Consolidated Job Polling

Open ssadedin opened this issue 8 years ago • 1 comments

Bpipe currently polls each queuing system to determine if a job is still running, has finished successfully or exited with an error code.

There has been quite a bit of discussion about the pros and cons of this approach (see #211, #35) and in particular, the load placed on the queuing system by such frequent polling, especially for high concurrency jobs.

One solution that has been suggested is to use blocking jobs. However blocking jobs also place load on the server because the qsub (or equivalent) process stays running. A pipeline with hundreds of parallel jobs will quickly hit system resource limits (eg: file handles). So blocking jobs are not a solution.

Another solution is that Bpipe should not poll jobs at all. Bpipe currently wraps all jobs with shell code that writes out the exit code of the command to a file. If the file exists, then Bpipe knows the job is finished. So Bpipe could simply poll the file system. The problem is, non-existence of the file doesn't assure that the job is still running. It could have finished in a way that caused a hard exit of the job script, preventing it from writing an exit code file. How and when jobs get hard killed is dependent on the queuing system. In that scenario, Bpipe could be left waiting forever unless it polls for the job status. Perhaps Bpipe could poll very infrequently for job status in this scenario. A drawback here is that the queuing system will almost certainly have purged the job and thus Bpipe will not be able to retrieve any specific error information about why the job failed. This error information is often important to allow the user to adjust job parameters and correct the problem.

Another possibility is that Bpipe could rely on native features of the queuing system to get a callback when a job finishes. This is a great idea but it can't be implemented as a general mechanism, so in the first instance, something more general seems the most important thing to achieve.
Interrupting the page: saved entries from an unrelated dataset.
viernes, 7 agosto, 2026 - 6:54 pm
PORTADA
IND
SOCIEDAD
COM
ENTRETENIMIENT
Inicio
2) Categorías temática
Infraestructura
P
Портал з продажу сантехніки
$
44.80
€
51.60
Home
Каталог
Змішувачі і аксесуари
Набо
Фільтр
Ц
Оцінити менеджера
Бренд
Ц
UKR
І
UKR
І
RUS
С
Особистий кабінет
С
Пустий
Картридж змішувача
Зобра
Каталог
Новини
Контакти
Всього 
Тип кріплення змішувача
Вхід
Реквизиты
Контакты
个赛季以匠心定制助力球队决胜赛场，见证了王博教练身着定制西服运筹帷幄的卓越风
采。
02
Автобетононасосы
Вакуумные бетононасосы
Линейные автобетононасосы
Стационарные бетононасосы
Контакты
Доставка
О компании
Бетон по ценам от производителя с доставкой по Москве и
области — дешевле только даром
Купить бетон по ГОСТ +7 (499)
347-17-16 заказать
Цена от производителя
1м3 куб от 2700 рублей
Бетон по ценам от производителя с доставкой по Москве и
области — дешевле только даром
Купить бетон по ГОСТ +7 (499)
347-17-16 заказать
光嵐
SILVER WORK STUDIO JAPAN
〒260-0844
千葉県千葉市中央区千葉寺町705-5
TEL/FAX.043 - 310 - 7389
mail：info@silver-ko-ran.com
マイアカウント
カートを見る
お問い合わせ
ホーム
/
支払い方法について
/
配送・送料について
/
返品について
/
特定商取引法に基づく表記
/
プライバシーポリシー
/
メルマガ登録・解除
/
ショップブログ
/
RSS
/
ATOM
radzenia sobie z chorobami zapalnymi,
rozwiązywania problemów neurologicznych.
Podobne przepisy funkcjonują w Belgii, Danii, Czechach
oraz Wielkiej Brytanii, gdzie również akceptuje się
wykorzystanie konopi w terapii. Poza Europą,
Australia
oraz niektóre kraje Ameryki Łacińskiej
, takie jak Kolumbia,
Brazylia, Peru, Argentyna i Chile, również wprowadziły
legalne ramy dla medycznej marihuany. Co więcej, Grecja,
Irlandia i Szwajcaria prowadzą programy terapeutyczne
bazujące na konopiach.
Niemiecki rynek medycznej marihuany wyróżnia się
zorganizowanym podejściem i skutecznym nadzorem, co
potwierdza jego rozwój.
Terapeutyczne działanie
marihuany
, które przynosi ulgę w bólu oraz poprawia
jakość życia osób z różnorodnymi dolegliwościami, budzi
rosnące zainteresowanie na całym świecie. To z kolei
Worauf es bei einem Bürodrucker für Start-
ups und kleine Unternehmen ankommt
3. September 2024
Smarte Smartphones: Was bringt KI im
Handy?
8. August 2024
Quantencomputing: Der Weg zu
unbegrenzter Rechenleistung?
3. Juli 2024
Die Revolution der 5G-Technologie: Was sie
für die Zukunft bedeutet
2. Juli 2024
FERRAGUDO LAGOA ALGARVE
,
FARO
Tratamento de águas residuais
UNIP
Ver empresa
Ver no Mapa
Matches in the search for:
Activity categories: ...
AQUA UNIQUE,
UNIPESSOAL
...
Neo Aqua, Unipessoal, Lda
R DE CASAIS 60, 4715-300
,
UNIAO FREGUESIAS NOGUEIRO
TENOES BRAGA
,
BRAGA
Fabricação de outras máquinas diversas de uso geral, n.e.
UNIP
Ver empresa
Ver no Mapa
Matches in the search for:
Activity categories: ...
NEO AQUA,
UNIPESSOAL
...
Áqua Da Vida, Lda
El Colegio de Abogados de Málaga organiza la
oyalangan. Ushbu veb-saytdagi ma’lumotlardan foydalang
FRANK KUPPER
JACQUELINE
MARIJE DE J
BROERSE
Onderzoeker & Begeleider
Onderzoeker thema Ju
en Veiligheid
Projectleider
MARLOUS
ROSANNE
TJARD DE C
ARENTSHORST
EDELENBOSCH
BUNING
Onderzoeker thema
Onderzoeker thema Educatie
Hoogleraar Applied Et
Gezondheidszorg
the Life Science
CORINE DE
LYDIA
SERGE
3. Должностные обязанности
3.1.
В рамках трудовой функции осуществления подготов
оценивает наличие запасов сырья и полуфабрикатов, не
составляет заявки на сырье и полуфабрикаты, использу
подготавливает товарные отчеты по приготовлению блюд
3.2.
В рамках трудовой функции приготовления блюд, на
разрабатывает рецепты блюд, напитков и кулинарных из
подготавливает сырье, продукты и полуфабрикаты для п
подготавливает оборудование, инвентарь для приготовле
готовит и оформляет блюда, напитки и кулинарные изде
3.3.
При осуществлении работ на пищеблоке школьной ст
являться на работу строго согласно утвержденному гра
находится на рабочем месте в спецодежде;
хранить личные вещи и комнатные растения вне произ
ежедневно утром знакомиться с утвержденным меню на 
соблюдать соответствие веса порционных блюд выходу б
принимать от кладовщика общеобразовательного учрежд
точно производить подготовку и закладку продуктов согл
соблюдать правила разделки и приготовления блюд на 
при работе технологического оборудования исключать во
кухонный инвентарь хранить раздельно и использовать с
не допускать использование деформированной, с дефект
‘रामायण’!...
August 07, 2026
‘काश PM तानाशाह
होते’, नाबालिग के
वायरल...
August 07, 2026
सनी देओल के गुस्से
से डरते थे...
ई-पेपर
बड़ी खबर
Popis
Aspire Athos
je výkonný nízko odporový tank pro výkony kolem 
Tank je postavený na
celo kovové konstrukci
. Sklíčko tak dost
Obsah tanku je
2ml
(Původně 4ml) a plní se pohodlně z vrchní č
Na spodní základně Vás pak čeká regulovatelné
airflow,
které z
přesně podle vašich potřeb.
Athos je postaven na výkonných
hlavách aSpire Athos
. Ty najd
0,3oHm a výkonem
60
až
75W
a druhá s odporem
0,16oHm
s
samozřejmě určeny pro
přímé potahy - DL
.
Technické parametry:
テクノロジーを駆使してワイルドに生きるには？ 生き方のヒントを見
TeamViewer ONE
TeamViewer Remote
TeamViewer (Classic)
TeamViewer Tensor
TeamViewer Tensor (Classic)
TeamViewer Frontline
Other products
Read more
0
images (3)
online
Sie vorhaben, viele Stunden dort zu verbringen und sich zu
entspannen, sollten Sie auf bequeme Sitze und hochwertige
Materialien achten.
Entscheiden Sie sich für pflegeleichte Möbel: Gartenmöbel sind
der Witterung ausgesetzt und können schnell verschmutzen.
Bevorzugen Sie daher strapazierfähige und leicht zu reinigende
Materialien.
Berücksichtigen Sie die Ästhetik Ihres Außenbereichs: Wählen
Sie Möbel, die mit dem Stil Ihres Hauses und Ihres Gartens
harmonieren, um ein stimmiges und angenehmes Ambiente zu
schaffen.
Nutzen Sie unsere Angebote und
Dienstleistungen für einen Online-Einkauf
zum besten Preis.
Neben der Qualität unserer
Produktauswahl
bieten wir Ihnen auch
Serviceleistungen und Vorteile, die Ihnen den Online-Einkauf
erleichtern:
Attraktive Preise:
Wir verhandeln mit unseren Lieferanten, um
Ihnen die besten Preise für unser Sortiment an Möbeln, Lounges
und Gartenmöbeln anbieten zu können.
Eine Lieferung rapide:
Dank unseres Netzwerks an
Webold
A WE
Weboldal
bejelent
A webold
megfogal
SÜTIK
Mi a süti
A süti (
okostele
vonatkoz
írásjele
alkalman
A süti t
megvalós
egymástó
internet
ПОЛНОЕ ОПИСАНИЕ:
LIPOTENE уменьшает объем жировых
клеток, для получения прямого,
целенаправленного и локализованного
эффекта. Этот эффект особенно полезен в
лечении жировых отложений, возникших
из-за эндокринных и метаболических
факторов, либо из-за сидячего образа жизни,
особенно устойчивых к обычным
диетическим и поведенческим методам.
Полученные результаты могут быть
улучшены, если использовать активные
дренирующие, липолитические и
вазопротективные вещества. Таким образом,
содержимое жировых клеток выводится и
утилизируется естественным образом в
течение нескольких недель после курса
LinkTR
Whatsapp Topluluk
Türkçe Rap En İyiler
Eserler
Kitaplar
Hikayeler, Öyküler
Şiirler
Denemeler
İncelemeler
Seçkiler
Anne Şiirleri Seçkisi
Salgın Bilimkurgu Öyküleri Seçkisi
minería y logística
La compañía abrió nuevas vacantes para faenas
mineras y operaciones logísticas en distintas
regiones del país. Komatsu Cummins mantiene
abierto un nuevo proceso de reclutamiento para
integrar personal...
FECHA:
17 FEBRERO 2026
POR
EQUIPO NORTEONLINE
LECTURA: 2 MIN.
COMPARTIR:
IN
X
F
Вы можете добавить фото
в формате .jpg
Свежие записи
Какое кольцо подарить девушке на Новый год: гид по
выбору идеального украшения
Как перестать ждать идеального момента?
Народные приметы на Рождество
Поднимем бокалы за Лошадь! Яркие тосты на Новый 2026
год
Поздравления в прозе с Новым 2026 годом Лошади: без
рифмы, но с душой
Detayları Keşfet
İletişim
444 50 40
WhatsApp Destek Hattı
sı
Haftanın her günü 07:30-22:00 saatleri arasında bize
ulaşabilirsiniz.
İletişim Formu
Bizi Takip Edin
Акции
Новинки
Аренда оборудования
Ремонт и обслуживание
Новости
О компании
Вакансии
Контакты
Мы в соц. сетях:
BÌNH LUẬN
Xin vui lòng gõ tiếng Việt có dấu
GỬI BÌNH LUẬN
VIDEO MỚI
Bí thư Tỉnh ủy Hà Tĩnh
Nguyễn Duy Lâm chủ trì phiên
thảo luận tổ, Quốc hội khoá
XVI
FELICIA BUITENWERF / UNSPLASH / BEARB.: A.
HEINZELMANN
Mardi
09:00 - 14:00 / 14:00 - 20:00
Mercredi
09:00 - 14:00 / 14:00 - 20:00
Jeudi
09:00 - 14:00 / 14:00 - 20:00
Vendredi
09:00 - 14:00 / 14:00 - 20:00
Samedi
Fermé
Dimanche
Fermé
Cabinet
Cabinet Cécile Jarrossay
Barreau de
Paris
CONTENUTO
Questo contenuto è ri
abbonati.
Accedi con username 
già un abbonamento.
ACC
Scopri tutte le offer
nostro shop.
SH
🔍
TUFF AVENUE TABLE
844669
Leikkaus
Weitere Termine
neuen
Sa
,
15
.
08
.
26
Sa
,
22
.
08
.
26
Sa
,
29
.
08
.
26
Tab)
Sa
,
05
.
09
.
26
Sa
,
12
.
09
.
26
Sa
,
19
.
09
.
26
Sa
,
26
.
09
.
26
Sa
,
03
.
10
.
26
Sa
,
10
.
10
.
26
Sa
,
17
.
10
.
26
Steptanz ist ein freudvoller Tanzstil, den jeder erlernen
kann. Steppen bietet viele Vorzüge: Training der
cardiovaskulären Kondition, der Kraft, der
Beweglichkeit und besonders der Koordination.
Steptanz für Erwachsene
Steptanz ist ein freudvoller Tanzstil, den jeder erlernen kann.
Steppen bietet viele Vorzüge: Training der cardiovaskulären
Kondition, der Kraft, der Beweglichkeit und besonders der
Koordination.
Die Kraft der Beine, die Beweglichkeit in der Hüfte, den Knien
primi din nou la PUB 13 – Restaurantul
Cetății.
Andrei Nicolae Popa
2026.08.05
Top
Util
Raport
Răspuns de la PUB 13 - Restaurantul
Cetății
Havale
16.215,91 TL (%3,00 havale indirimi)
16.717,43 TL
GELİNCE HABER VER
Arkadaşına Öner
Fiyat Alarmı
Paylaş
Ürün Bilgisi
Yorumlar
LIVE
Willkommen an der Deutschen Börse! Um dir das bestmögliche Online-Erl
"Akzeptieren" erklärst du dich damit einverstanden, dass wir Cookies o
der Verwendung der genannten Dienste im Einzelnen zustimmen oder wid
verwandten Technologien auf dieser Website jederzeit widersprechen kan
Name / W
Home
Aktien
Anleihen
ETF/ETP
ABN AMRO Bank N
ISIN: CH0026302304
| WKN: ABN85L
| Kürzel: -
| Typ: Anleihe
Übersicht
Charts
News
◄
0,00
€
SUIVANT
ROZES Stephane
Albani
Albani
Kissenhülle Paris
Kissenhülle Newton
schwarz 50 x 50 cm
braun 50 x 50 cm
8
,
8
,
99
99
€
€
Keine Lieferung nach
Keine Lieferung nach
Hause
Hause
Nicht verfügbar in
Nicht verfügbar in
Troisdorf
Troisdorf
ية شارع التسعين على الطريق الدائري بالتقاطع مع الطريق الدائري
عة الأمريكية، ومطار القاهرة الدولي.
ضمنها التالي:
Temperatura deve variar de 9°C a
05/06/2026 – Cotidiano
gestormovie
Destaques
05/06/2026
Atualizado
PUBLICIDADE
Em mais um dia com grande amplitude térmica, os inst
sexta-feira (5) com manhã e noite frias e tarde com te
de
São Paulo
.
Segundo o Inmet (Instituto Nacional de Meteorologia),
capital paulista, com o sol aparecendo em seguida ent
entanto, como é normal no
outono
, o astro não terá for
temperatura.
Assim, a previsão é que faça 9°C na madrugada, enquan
Weighing all this up, the most general practical solution that could be implemented for all queuing systems seems to be to implement some kind of consolidated job polling. That is, if a pipeline has 100 concurrent jobs, it should not be polling 100 / 5 times per second (20 times/second). It should be consolidating these calls so that it does one query every 5 seconds for all the commands.

May 26 '17 23:05 ssadedin

Sadly not all job systems have blocking.

SGE has -sync, but PBS has no equivalent

May 27 '17 14:05 gdevenyi